Here, Plaintiff has failed to provide evidence that the alleged retaliatory motive — to chill Plaintiff's First Amendment rights to file grievances — was the but-for cause of Defendant Buenrostro's report stating that Plaintiff openly displayed disrespect against him by calling him a "stupid Mexican." It is a legitimate penological goal to ensure that prisoners respect the correctional officers and that internal order and discipline are maintained.
Although Defendants have shown that Plaintiff failed to exhaust all but one of his claims, Plaintiff has come forward "with evidence showing that there is something in his particular case that made the existing and generally available administrative remedies effectively unavailable to him."

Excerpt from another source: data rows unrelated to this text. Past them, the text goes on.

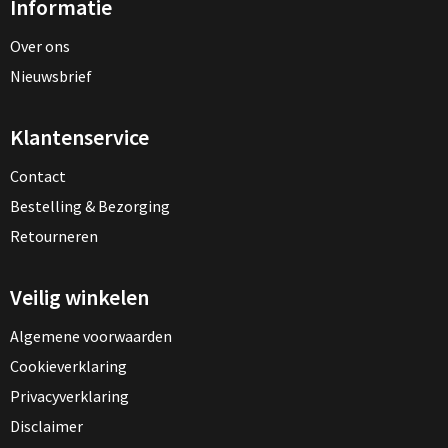
Informatie
Over ons
Nieuwsbrief
Klantenservice
Contact
Bestelling & Bezorging
Retourneren
Veilig winkelen
Algemene voorwaarden
Cookieverklaring
Privacyverklaring
Disclaimer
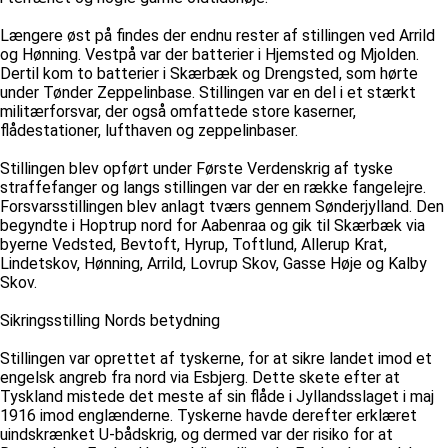
Længere øst på findes der endnu rester af stillingen ved Arrild
og Hønning. Vestpå var der batterier i Hjemsted og Mjolden.
Dertil kom to batterier i Skærbæk og Drengsted, som hørte
under Tønder Zeppelinbase. Stillingen var en del i et stærkt
militærforsvar, der også omfattede store kaserner,
flådestationer, lufthaven og zeppelinbaser.
Stillingen blev opført under Første Verdenskrig af tyske
straffefanger og langs stillingen var der en række fangelejre.
Forsvarsstillingen blev anlagt tværs gennem Sønderjylland. Den
begyndte i Hoptrup nord for Aabenraa og gik til Skærbæk via
byerne Vedsted, Bevtoft, Hyrup, Toftlund, Allerup Krat,
Lindetskov, Hønning, Arrild, Lovrup Skov, Gasse Høje og Kalby
Skov.
Sikringsstilling Nords betydning
Stillingen var oprettet af tyskerne, for at sikre landet imod et
engelsk angreb fra nord via Esbjerg. Dette skete efter at
Tyskland mistede det meste af sin flåde i Jyllandsslaget i maj
1916 imod englænderne. Tyskerne havde derefter erklæret
uindskrænket U-bådskrig, og dermed var der risiko for at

Plaintiff declared that it has been his personal experience that RJ Donovan fails to operate an Inmate Appeal system that conforms to state law and places unreasonable restrictions on inmates' ability to submit 602 appeals. (Roberts Decl. ¶ 16; Doc. 119, at 31.) Plaintiff stated that he believes that his appeals either vanished or were unlawfully rejected. (Roberts Decl. ¶ 17, 23; Doc. 119, at 31-33.) Plaintiff also submitted the declarations of various inmates who also experienced trouble filing grievances. Inmates Wydell Jones, Lewis Law, Dennis Davis, and Jason Coleman all stated that they did not receive responses to their appeals. (Doc. 119, at 50-51, 58, 63-64, 66-70.) Inmate William Dawes stated that his appeals were not accepted because he would not answer Defendant Buenrostro's questions about other inmates. (Doc. 119, at 55.)
Because the material facts are disputed as to whether the prison thwarted Plaintiff's ability to file his administrative appeals, summary judgment should be denied at this time and the district judge should hold an evidentiary hearing to decide the disputed factual questions surrounding exhaustion.
The Court submits this Report and Recommendation to United States District Judge Hayes under 28 U.S.C. § 636(b)(1) and Local Civil Rule HC.2 of the United States District Court for the Southern District of California.